February 7, 2006
Starry Starry Night
Yet another of my dreams was to travel into outer space. If being an astronomer were out of the question, my dying wish would be to convince NASA to pop me into a capsule and throw me out into space just before I passed away. That way, even if the air pressure from within the tube caused it to implode into the vacuum, I would have seen at least once in my lifetime that great blackness, that great light, that great Space.
The alternative, of course, is to use a telescope.
I’m not sure about experienced astronomers, but an amateur like myself appreciates almost exclusively the character of stars, instead of close examination of planets’ dents and the moon’s many craters.

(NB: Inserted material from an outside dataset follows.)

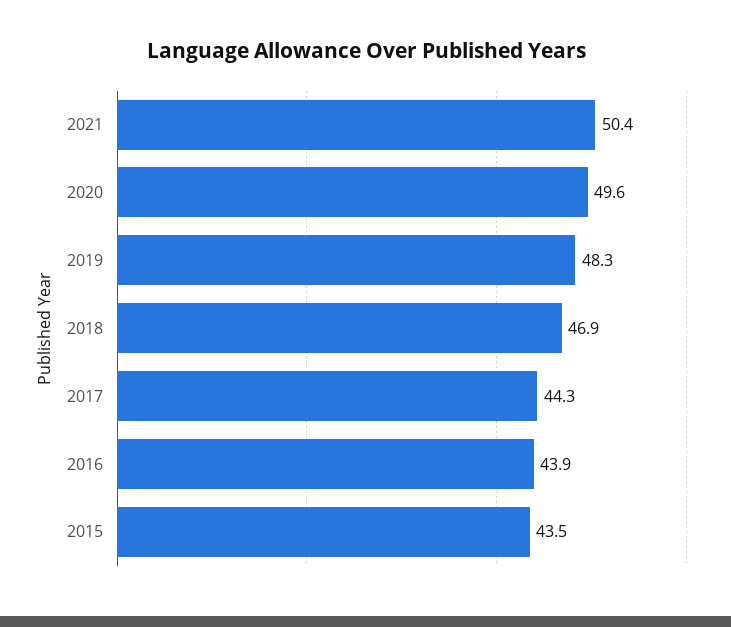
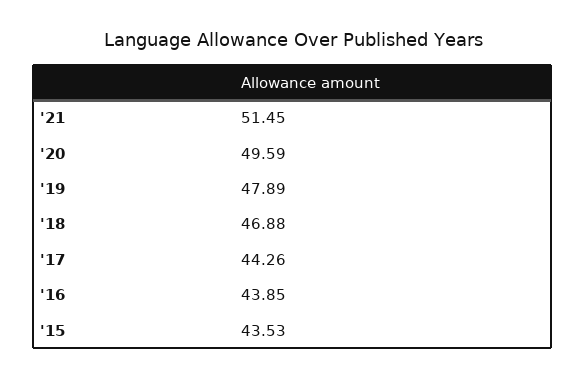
2021: 50.4 -> 51.45
2019: 48.3 -> 47.89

I have always needed a map to get around on ground. In the same way, the sky terrain is as vast and needs a map to guide one by. When I look into space, I don’t merely see beautiful twinkling patterns in the sky but an alternative geographical map. Specific constellations set in place offer a much more international and global map. One can travel anywhere on our puny Earth and still be very much aware of where one is in reference to the nightsky. The locations of Nebulae, constellations, clusters, stars circling the other, dot the sky ceiling. Not random spotting of burning gasses, but so accurate that it can teach you direction.
Stars are as practically alive as humans! They are the single astronomical being that takes on a life cycle. From a star’s inception to its last gasp of breath it goes through stages that are scarily similar to that of a human. Beginning from the squashing of interstellar gas and dust (formation in the womb), then the cool dark clouds forming around it (continued growth as a foetus), then shine its newfound energy into space (infancy into adulthood), then begins the process of dying through either a red giant or supergiant (middle age), and finally dying into a white dwarf or a black hole (old age and death).
And so depending on the age of a star, you can identify with each as they travel through different stages.I personally am drawn to the black hole that sucks everything within its reach, including light waves. Am I intrigued by death?
So, I know this: Stars are celestial beings almost a life-form (subject to debate), and placed in funny formations together can allow one to find his way around, even if one can get lost (as I very much do) whilst on earth. Meanwhile, we are all mostly in the main sequence or fusion ignition stage of a star’s life cycle! Let’s shine on with our Sun in main sequence!